Horrible 'Disco Polygons'- Graphics Card or DirectX Issue?


#1

Games, my secondary monitor, and other GPU-using applications show very intrusive artifacts that look like distorted parts of the displayed geometry rapidly changing position. These will show up on screenshots, such as this example from Black Mesa, although the fixed nature of the screenshots doesn’t do justice to the headache-inducing flickering that is produced:

https://steamuserimages-a.akamaihd.net/ugc/947347364973609087/071164E9CBA62C3AA4BBE5020F9AFB7AA019DA58/

Observed minor versions of this once and a while over the last few weeks, but it has progressed to the point where games are unplayable just in the last day or so. At this point anomalies also began appearing on my second display, and could be observed in the ‘control center’ preview window. The preview actually displays normally until I attempt to run something graphics-intensive, at which point anomalies appear and remain until a few minutes after the graphics-intensive application is stopped.

Noticed that Minecraft, which runs based on OpenGL, works perfectly and all the games I have been having trouble with use DirectX. Possibly this is then a DirectX issue? Windows and my graphics driver (Nvidia GTX 1060 embedded) are up to date.


#2

Sounds like it may just be overheating–can you check your air flow and ensure the fan is working on it? Sometimes little things like that will show up due to this, at least in my experience. Hope you figure it out!

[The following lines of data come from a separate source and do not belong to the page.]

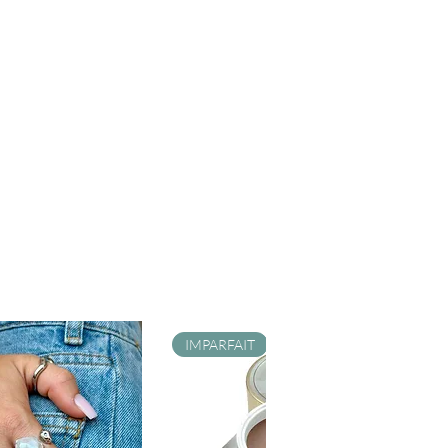
IMPARFAIT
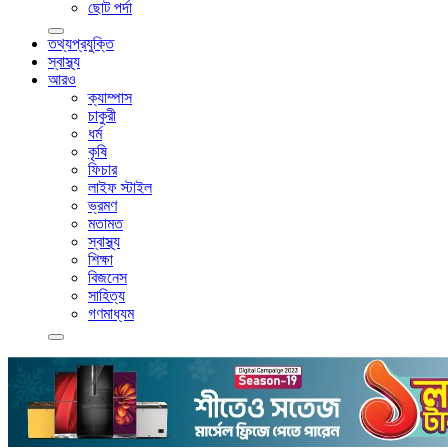
ছোট পর্দা
তথ্যপ্রযুক্তি
স্বাস্থ্য
আরও
ক্যাম্পাস
চাকুরী
ধর্ম
কৃষি
ফিচার
লাইফ স্টাইল
ভ্রমণ
মতামত
স্বাস্থ্য
শিক্ষা
বিজনেস
সাহিত্য
গণমাধ্যম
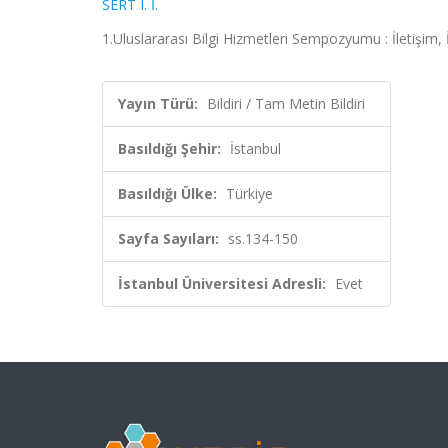
SERT I. İ.
1.Uluslararası Bilgi Hizmetleri Sempozyumu : İletişim, 
Yayın Türü:
Bildiri / Tam Metin Bildiri
Basıldığı Şehir:
İstanbul
Basıldığı Ülke:
Türkiye
Sayfa Sayıları:
ss.134-150
İstanbul Üniversitesi Adresli:
Evet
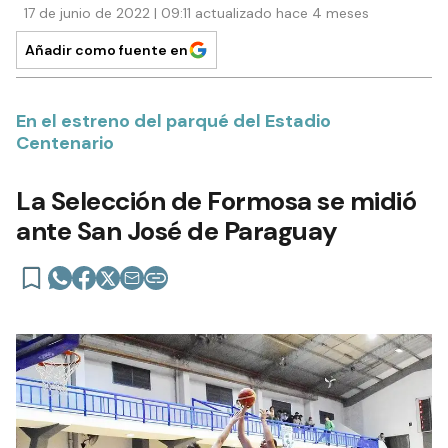
17 de junio de 2022 | 09:11 actualizado hace 4 meses
Añadir como fuente en
En el estreno del parqué del Estadio
Centenario
La Selección de Formosa se midió
ante San José de Paraguay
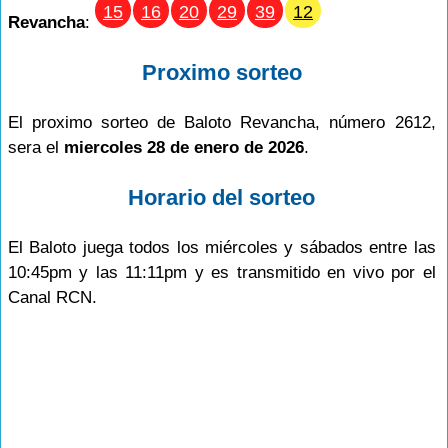
15
16
20
29
39
12
Revancha
:
Proximo sorteo
El proximo sorteo de Baloto Revancha, número 2612,
sera el
miercoles 28 de enero de 2026
.
Horario del sorteo
El Baloto juega todos los miércoles y sábados entre las
10:45pm y las 11:11pm y es transmitido en vivo por el
Canal RCN.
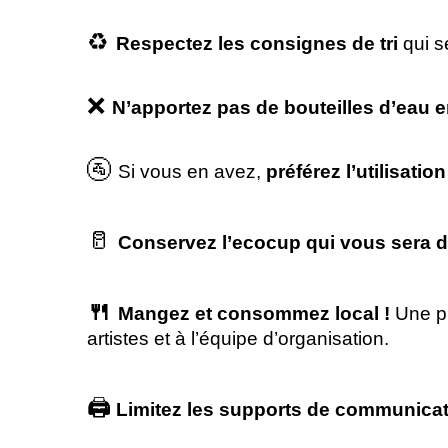
♻️
Respectez les consignes de tri
qui s
❌
N’apportez pas de bouteilles d’eau e
🚰
Si vous en avez,
préférez l’utilisat
🥛
Conservez l’ecocup qui vous sera 
🍴
Mangez et consommez local !
Une pr
artistes et à l’équipe d’organisation.
🖨️
Limitez les supports de communica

I should quantify “it”–I’m referring to the graphics card itself. My most recent experience with something similar was an old Radeon I had (can’t even remember which one) and the fan on it stopped working without my knowledge. The only way I figured it out was I took it out one day to clean the computer because I thought it might be overheating, and the dust had built up mightily upon it. I cleaned it up, tested the connection, and determined that I hadn’t plugged it in far enough when building the computer. It’s the little things!


#3

Artifacts persist despite the GPU temperature reading as only around 47 Centigrade.


#4

Sounds like a failing video card (maybe it just needs to be reseated) or possibly a weak psu.
Check to make sure that all fans are spinning and all heatsinks are clean.
If you are overclocking anything, stop overclocking.

Restart your computer and try the following stress tests.

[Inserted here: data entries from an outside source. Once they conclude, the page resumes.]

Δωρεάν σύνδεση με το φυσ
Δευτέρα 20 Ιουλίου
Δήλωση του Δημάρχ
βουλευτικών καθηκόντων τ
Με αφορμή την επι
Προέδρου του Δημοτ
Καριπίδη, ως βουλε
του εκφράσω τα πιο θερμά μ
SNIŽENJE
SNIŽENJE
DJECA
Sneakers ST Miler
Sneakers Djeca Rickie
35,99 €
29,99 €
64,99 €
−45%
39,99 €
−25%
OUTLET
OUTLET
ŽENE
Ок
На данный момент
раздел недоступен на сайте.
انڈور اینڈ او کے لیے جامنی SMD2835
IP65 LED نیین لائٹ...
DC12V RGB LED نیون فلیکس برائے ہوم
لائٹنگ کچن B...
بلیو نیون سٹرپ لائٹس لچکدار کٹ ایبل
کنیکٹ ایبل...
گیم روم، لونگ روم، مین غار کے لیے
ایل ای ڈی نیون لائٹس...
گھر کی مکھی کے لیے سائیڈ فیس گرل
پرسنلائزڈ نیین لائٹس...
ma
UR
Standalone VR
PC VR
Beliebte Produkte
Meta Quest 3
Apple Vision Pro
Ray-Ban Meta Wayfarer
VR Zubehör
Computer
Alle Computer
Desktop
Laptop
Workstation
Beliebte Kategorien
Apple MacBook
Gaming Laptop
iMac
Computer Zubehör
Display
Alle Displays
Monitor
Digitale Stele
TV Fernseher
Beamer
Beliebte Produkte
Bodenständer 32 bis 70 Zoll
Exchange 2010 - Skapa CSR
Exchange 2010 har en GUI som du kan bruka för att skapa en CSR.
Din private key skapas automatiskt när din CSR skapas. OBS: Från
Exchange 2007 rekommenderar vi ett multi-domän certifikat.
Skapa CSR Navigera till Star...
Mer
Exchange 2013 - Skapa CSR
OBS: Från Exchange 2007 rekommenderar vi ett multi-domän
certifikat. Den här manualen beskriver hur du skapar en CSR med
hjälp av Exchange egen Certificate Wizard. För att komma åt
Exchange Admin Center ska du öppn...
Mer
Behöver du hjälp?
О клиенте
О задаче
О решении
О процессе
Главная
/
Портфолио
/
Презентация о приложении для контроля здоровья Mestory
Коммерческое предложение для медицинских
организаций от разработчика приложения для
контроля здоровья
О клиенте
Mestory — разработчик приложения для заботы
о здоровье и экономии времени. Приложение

Will it run 2 hours of FurMark or heavenbenchmark looping w/out crashing.
https://geeks3d.com/furmark/


#5

Same anomalies appeared from the get-go. Also worth noting is that Heaven has an OpenGL mode and that also shows the effects. I’m not sure what’'s up with Minecraft, but this is looking more and more like a hardware issue.


#6

Try underclocking the GPU and/or VRAM (using MSI Afterburner or Asus GPU Tweak II). If that reduces or eliminates the problem, then it probably confirms that it’s a hardware issue. You could also try enabling Vsync to reduce the workload on the GPU.


#7

Underclocking and vsync have both had no visible effect.


#8

Have you tried downgrading the graphics driver?

However, the fact that it has gotten progressively worse over time suggests to me that it’s a hardware issue.

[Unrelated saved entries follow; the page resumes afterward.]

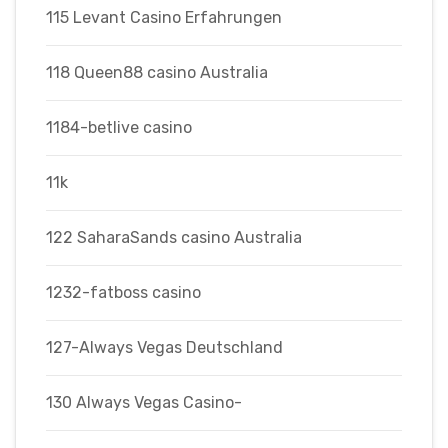
115 Levant Casino Erfahrungen
118 Queen88 casino Australia
1184-betlive casino
11k
122 SaharaSands casino Australia
1232-fatboss casino
127-Always Vegas Deutschland
130 Always Vegas Casino-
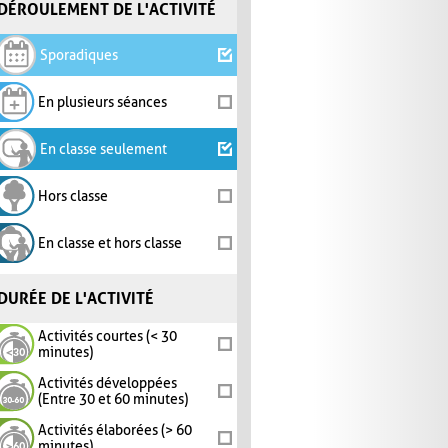
DÉROULEMENT DE L'ACTIVITÉ
Sporadiques
En plusieurs séances
En classe seulement
Hors classe
En classe et hors classe
DURÉE DE L'ACTIVITÉ
Activités courtes (< 30
minutes)
Activités développées
(Entre 30 et 60 minutes)
Activités élaborées (> 60
minutes)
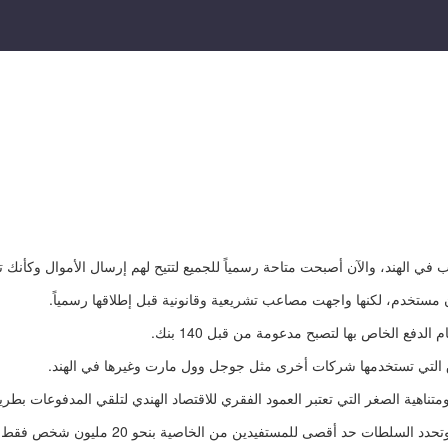
اب في الهند، والآن أصبحت متاحة رسمياً للجميع لتتيح لهم إرسال الأموال وكأن
 مستخدم، لكنها واجهت مصاعب تشريعية وقانونية قبل إطلاقها رسمياً.
ع الخاص بها لتصبح مدعومة من قبل 140 بنك.
هية الصغر التي تعتبر العمود الفقري للاقتصاد الهندي لتلقي المدفوعات بطريق
والآن تواجه واتساب مشكلة! لدى الخدمة 400 مل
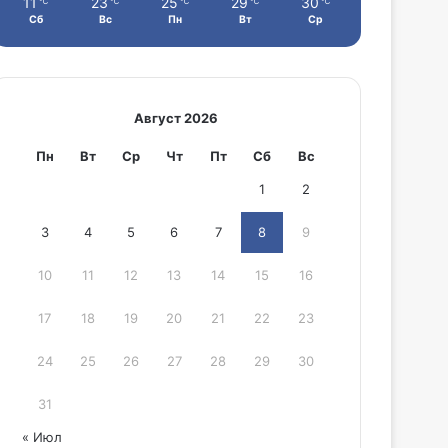
11
23
25
29
30
℃
℃
℃
℃
℃
Сб
Вс
Пн
Вт
Ср
Август 2026
Пн
Вт
Ср
Чт
Пт
Сб
Вс
1
2
3
4
5
6
7
8
9
10
11
12
13
14
15
16
17
18
19
20
21
22
23
24
25
26
27
28
29
30
31
« Июл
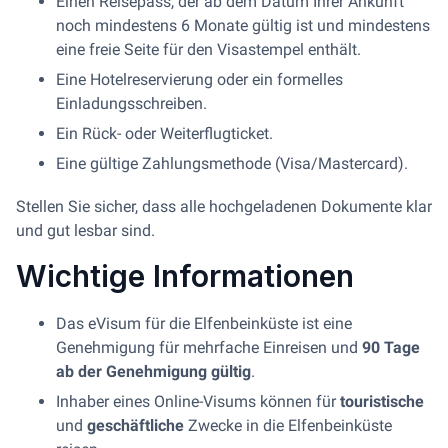
Einen Reisepass, der ab dem Datum Ihrer Ankunft
noch mindestens 6 Monate gültig ist und mindestens
eine freie Seite für den Visastempel enthält.
Eine Hotelreservierung oder ein formelles
Einladungsschreiben.
Ein Rück- oder Weiterflugticket.
Eine gültige Zahlungsmethode (Visa/Mastercard).
Stellen Sie sicher, dass alle hochgeladenen Dokumente klar
und gut lesbar sind.
Wichtige Informationen
Das eVisum für die Elfenbeinküste ist eine
Genehmigung für mehrfache Einreisen und
90 Tage
ab der Genehmigung gültig
.
Inhaber eines Online-Visums können für
touristische
und
geschäftliche
Zwecke in die Elfenbeinküste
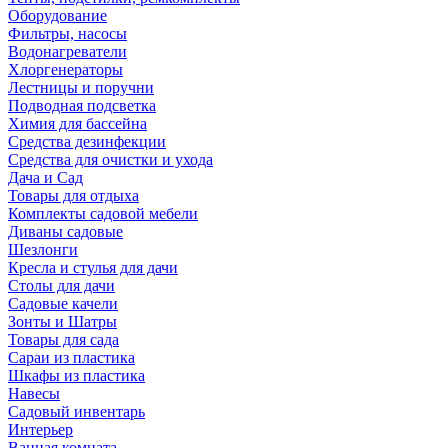
Оборудование
Фильтры, насосы
Водонагреватели
Хлоргенераторы
Лестницы и поручни
Подводная подсветка
Химия для бассейна
Средства дезинфекции
Средства для очистки и ухода
Дача и Сад
Товары для отдыха
Комплекты садовой мебели
Диваны садовые
Шезлонги
Кресла и стулья для дачи
Столы для дачи
Садовые качели
Зонты и Шатры
Товары для сада
Сараи из пластика
Шкафы из пластика
Навесы
Садовый инвентарь
Интерьер
Ванная комната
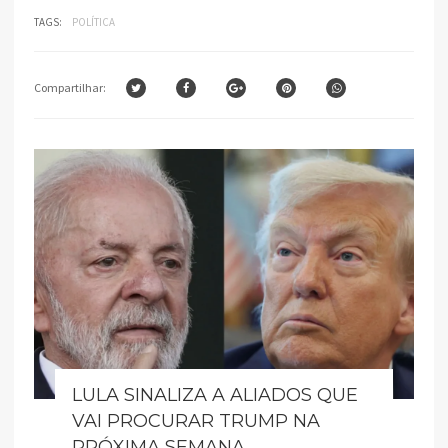
TAGS:
POLÍTICA
Compartilhar:
LULA SINALIZA A ALIADOS QUE
VAI PROCURAR TRUMP NA
PRÓXIMA SEMANA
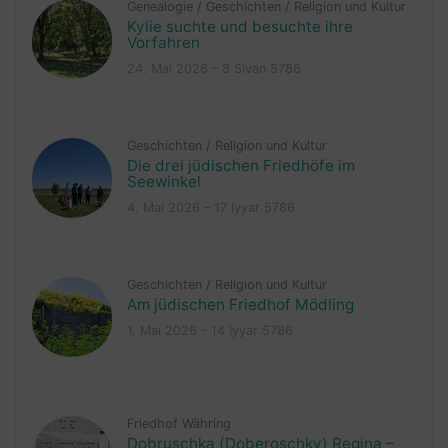
Genealogie
/
Geschichten
/
Religion und Kultur
Kylie suchte und besuchte ihre
Vorfahren
24. Mai 2026 – 8 Sivan 5786
Geschichten
/
Religion und Kultur
Die drei jüdischen Friedhöfe im
Seewinkel
4. Mai 2026 – 17 Iyyar 5786
Geschichten
/
Religion und Kultur
Am jüdischen Friedhof Mödling
1. Mai 2026 – 14 Iyyar 5786
Friedhof Währing
Dobruschka (Doberoschky) Regina –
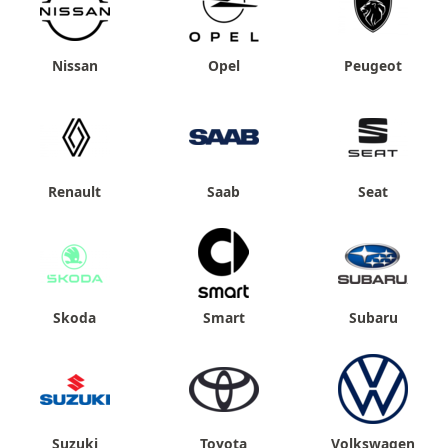
Nissan
Opel
Peugeot
Renault
Saab
Seat
Skoda
Smart
Subaru
Suzuki
Toyota
Volkswagen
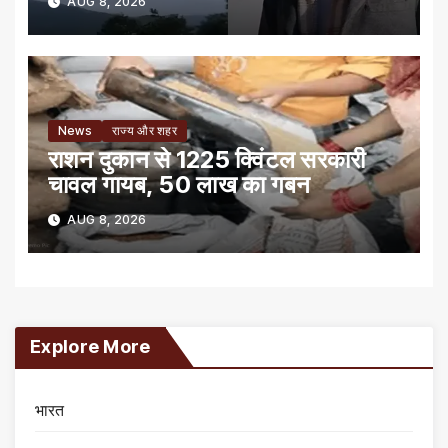
AUG 8, 2026
News
राज्य और शहर
राशन दुकान से 1225 क्विंटल सरकारी
चावल गायब, 50 लाख का गबन
AUG 8, 2026
Explore More
भारत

Was this under heavy load? It’s a laptop, right? I would’ve thought the GPU temp under load would be higher than that on a laptop.


#9

No, that’s actually on cold startup and then immediately running a benchmark.

EDIT: I think it’s also worth mentioning that artifacts are starting to affect Steam and other non-intensive programs.


BMPD: Pre-Disaster Apprehension
#10

have you reseated your card?


#11

It’s one of those part-of-the-motherboard jobbies.


#12

I found a suggestion online and wanted to share it with you.


#13

It’s Dead Jim


#14

Open it up, blow out the dust and reapply the thermal paste.
Use a quality paste like artic silver


#15

It’s not a card, It’s embedded


#16

That doesn’t mean you can’t clean the fans and replace the thermal paste.

The difficulty depends on the make and model of the laptop.

The problem though is that he is experiencing artifacting even at low temps. This type of artifacting could possibly be caused by bad VRAM. Or, maybe it’s just a bad thermal connection between the VRAM chips and the thermal module.

However, disassembling the laptop may void the warranty. If it’s still under warranty, I would consider RMA’ing the laptop before doing anything drastic.


#17

Yeah it is sounding more and more like VRAM is the culprit. I am still waiting for the manufacturer to get back to me on how their replacement policy works to decide if I may be better off seeking out a direct replacement motherboard and keeping the fans, SSD, etc. Probably not, though.